_Problem to work on_
Only the pictures are to be dropped, and the rest of the data should be copied exactly.

_Dataset excerpts_

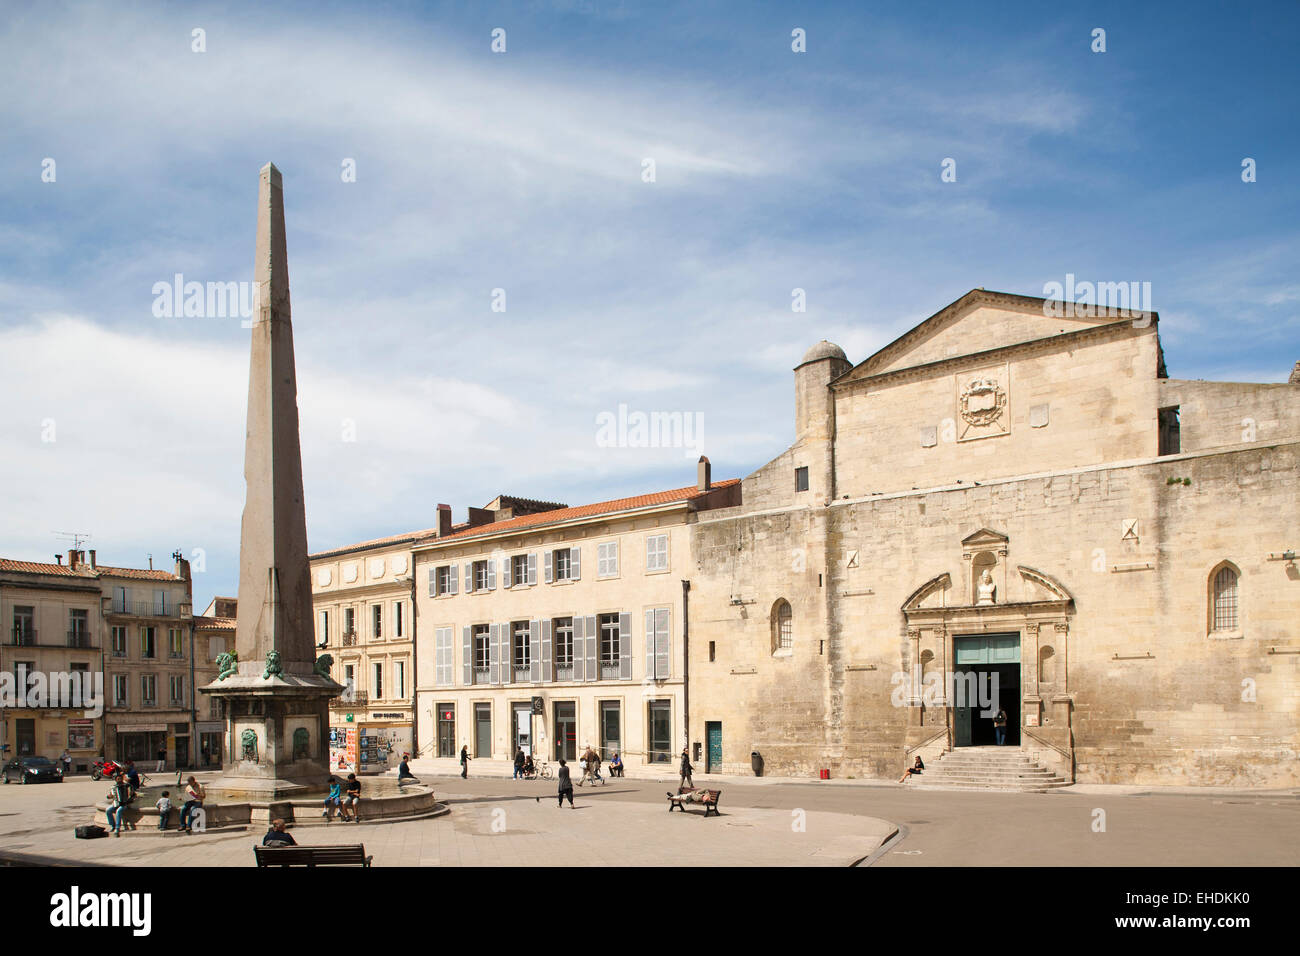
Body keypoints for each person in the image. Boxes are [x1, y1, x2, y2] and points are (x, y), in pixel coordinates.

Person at [107, 772, 131, 837]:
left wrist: (129, 798)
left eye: (120, 779)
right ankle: (112, 825)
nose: (119, 780)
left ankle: (117, 828)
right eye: (118, 779)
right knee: (108, 810)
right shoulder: (113, 787)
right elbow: (111, 795)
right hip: (116, 803)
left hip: (124, 804)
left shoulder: (126, 786)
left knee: (118, 811)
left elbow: (131, 793)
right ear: (116, 780)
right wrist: (109, 796)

_Written answer_
Body keypoints for each person in the image. Boxes are [x1, y1, x2, y2] and points are (x, y), in pixel coordinates.

Person at [107, 772, 131, 837]:
left wrist: (129, 798)
left eye: (120, 779)
right ankle: (112, 825)
nose: (119, 780)
left ankle: (117, 828)
right eye: (118, 779)
right knee: (108, 810)
right shoulder: (113, 787)
right elbow: (111, 795)
right hip: (116, 803)
left hip: (124, 804)
left shoulder: (126, 786)
left knee: (118, 811)
left elbow: (131, 793)
right ear: (116, 780)
right wrist: (109, 796)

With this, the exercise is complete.